## Given data

#####

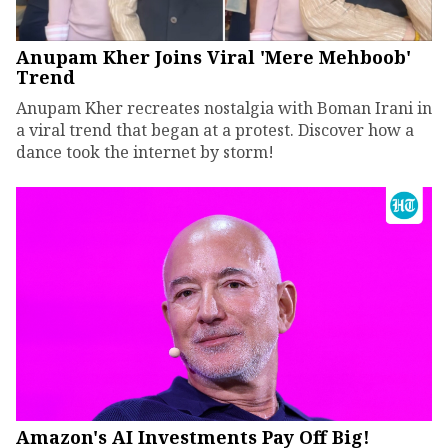
Anupam Kher Joins Viral 'Mere Mehboob'
Trend
Anupam Kher recreates nostalgia with Boman Irani in
a viral trend that began at a protest. Discover how a
dance took the internet by storm!
Amazon's AI Investments Pay Off Big!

#####

## Exercise directions
Reproduce every line in the records above that contains the word "Kher".

## Answer for the task
Anupam Kher Joins Viral 'Mere Mehboob'
Anupam Kher recreates nostalgia with Boman Irani in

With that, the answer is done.